“Ni un peso atrás”: Petro firma en plaza pública el decreto que blinda el salario mínimo y desafía al Consejo de Estado

Miles de personas colman la Plaza de Bolívar mientras el presidente ratifica el aumento del 23,7% y convierte el acto en un mensaje político en plena antesala electoral

Ante una Plaza de Bolívar repleta, el presidente Gustavo Petro firmó este jueves el nuevo decreto que mantiene el salario mínimo en dos millones de pesos (unos 540 dólares), la cifra definida en diciembre pasado.

“No nos echamos para atrás. Firmamos y se entrega al Consejo de Estado”, afirmó el mandatario entre aplausos y vítores, ratificando el histórico aumento del 23,7% pese a la suspensión previa del decreto por parte del Consejo de Estado, que le había dado ocho días para expedir uno nuevo.

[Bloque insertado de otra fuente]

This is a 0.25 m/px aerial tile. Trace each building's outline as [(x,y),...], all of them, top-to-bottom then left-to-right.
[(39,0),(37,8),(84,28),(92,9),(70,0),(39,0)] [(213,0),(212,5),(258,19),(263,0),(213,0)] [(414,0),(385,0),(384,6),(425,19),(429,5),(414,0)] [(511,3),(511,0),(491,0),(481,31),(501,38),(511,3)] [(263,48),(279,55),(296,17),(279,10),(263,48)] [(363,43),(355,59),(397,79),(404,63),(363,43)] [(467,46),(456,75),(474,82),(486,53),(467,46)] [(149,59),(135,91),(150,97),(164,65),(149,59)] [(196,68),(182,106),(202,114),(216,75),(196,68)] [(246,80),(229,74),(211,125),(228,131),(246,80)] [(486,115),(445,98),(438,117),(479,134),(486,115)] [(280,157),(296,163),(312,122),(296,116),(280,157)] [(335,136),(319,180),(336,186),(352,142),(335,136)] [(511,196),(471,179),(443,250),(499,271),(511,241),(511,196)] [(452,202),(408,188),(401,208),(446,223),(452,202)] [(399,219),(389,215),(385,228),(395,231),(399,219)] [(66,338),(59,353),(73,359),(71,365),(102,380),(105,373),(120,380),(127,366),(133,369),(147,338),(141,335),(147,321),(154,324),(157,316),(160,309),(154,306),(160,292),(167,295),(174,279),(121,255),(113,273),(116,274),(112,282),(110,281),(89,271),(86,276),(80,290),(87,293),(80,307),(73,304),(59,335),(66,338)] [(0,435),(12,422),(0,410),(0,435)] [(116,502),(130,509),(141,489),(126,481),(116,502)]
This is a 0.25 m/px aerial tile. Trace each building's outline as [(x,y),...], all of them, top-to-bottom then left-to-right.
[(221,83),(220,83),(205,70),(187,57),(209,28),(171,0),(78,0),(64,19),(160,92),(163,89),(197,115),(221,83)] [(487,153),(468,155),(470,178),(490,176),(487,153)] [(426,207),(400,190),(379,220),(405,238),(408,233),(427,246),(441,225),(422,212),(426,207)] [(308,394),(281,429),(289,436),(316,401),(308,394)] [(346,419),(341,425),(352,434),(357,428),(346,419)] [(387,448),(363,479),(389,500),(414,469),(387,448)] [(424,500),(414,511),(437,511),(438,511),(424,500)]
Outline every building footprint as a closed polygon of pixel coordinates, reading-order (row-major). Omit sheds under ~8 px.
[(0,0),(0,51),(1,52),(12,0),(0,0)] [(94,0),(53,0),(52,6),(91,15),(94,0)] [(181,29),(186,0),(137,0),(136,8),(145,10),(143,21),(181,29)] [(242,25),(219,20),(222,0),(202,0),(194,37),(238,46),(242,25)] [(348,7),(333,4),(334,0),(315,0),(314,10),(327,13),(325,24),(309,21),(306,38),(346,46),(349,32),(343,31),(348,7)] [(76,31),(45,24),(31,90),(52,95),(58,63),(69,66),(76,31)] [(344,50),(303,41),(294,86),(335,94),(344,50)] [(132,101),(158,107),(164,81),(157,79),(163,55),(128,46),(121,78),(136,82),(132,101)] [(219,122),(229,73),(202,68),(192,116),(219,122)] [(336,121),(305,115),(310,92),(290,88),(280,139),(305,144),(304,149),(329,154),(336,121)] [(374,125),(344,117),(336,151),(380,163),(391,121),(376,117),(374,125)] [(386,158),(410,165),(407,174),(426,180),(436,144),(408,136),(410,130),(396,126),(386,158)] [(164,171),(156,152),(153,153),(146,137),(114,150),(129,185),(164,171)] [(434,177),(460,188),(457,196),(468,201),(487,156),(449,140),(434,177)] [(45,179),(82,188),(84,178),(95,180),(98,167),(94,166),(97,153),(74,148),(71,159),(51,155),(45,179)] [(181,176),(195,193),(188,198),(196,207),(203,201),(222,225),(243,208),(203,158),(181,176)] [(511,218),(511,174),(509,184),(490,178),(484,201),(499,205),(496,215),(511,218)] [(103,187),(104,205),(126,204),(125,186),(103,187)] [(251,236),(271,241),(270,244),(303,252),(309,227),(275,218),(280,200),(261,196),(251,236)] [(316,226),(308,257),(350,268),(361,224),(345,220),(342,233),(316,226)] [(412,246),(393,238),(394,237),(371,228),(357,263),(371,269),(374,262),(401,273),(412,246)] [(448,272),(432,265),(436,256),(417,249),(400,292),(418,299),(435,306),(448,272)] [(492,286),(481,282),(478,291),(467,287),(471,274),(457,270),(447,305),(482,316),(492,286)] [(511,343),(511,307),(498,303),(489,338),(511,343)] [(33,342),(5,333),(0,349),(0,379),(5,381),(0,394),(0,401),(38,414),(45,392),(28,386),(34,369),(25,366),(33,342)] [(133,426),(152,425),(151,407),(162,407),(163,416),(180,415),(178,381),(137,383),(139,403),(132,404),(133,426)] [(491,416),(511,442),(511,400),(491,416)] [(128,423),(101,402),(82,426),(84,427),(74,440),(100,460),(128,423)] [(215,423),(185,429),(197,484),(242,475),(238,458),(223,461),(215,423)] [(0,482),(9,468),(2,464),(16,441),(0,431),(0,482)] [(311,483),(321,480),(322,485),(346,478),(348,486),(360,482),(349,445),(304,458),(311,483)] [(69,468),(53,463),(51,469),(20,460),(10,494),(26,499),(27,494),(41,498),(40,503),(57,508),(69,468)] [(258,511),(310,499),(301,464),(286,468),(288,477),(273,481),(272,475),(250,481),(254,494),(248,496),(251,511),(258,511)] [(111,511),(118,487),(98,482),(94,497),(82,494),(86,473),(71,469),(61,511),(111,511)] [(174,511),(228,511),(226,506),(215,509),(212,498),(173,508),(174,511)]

Petro cumplió el plazo. Pero no movió “ni un dígito”.

“Ni un peso atrás”: la consigna que marcó la noche

Decenas de miles de ciudadanos respondieron a la convocatoria del presidente para respaldar el aumento. En la emblemática plaza del centro de Bogotá, el eslogan tradicional “Ni un paso atrás” mutó en versión económica: “Ni un peso atrás”.

El ambiente fue festivo, casi de celebración anticipada. La multitud esperaba que el mandatario presentara públicamente el nuevo decreto, sustentado —según explicó— en estudios técnicos adicionales.

El punto central del debate jurídico gira en torno a que el tribunal consideró que el Gobierno no aplicó criterios habituales como meta de inflación y productividad, establecidos en la ley de 1996. Petro, sin embargo, defendió que el nuevo decreto incorpora ahora esos elementos y subrayó que es la primera vez desde la Constitución de 1991 que un decreto del salario mínimo incluye explícitamente el concepto de “vital”, apoyado en un estudio de la Organización Internacional del Trabajo.

Choque institucional y mensaje político

Durante su discurso, Petro enmarcó la decisión judicial como parte de los obstáculos que, asegura, ha enfrentado su Gobierno. Comparó la situación con un “muro de Berlín” que impide aplicar transformaciones estructurales y recordó el hundimiento de su reforma a la salud en el Congreso y la revisión de la pensional en la Corte Constitucional.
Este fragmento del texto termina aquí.